§ **WORK TASK**: When you reach the line containing "AND EXAM TYPES" in the entries below, please begin setting down lines exactly, stop only after the last one, and add nothing else.

§ **DATA FOR THIS TASK**:
|---|

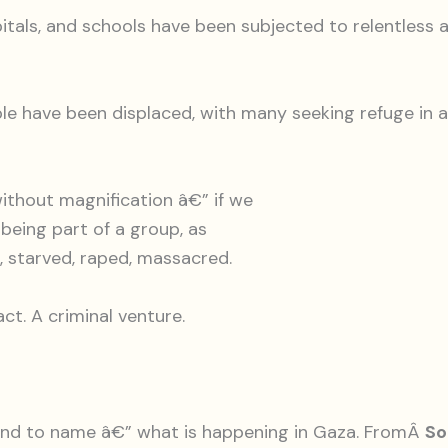
pitals, and schools have been subjected to relentless a
ople have been displaced, with many seeking refuge in a
without magnification â€” if we
 being part of a group, as
d, starved, raped, massacred.
act. A criminal venture.
 and to name â€” what is happening in Gaza. FromÂ
So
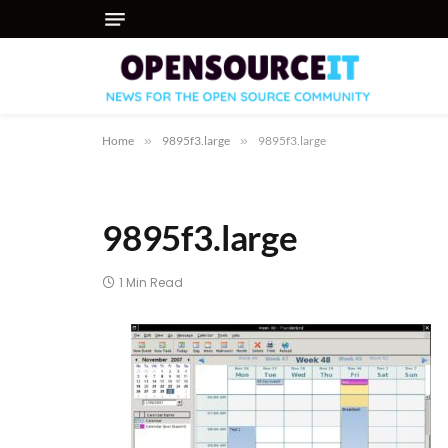
Home
»
9895f3.large
»
9895f3.large
9895f3.large
1 Min Read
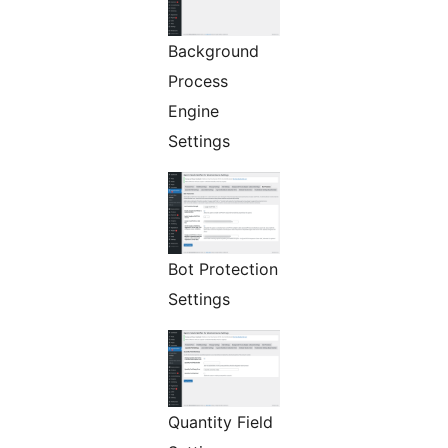
Background
Process
Engine
Settings
Bot Protection
Settings
Quantity Field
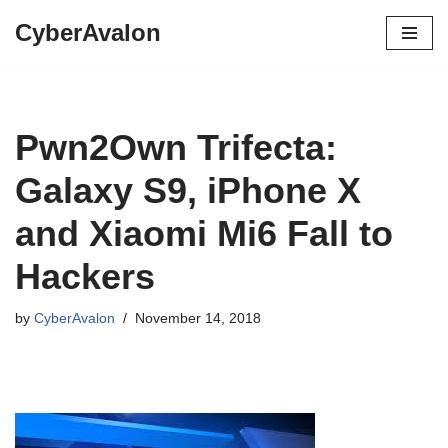
CyberAvalon
Skip
to
content
Pwn2Own Trifecta:
Galaxy S9, iPhone X
and Xiaomi Mi6 Fall to
Hackers
by
CyberAvalon
November 14, 2018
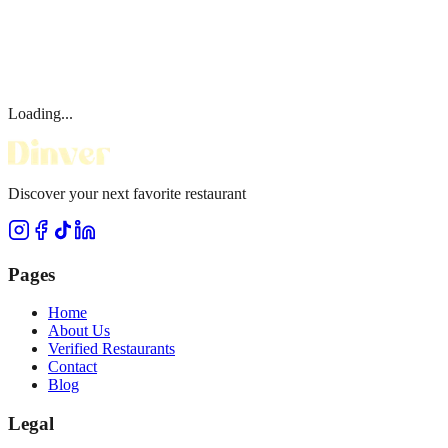
Loading...
Discover your next favorite restaurant
Pages
Home
About Us
Verified Restaurants
Contact
Blog
Legal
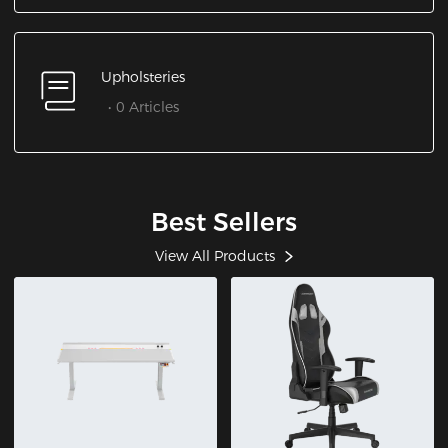
Upholsteries
0 Articles
Best Sellers
View All Products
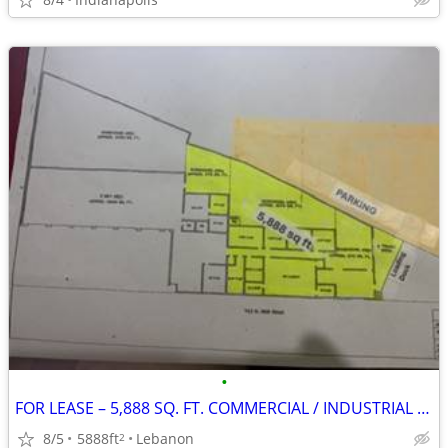
•
FOR LEASE – 5,888 SQ. FT. COMMERCIAL / INDUSTRIAL BUILDING Lebanon, I
8/5
5888ft
Lebanon
2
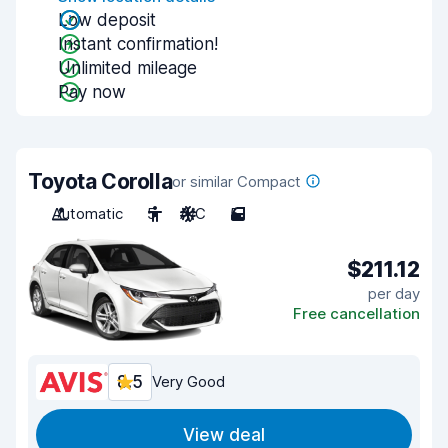
Low deposit
Instant confirmation!
Unlimited mileage
Pay now
Toyota Corolla
or similar Compact
Automatic
5
A/C
5
$211.12
per day
Free cancellation
8.5
Very Good
View deal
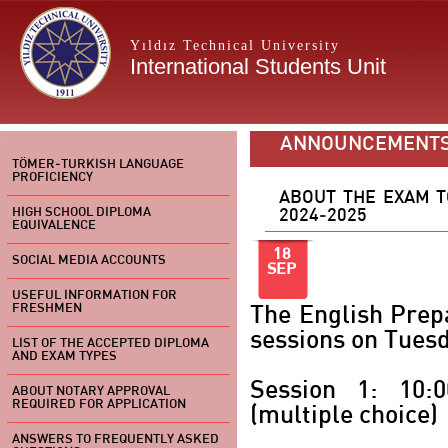
Yıldız Technical University
International Students Unit
ANNOUNCEMENT
TÖMER-TURKISH LANGUAGE
PROFICIENCY
ABOUT THE EXAM T
HIGH SCHOOL DIPLOMA
2024-2025
EQUIVALENCE
18
SOCIAL MEDIA ACCOUNTS
SEP
USEFUL INFORMATION FOR
FRESHMEN
The English Prep
sessions on Tues
LIST OF THE ACCEPTED DIPLOMA
AND EXAM TYPES
Session 1: 10:
ABOUT NOTARY APPROVAL
REQUIRED FOR APPLICATION
(multiple choice)
ANSWERS TO FREQUENTLY ASKED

|---|

§ **RESULT OF THE TASK**:
AND EXAM TYPES
Session 1: 10:
ABOUT NOTARY APPROVAL
REQUIRED FOR APPLICATION
(multiple choice)
ANSWERS TO FREQUENTLY ASKED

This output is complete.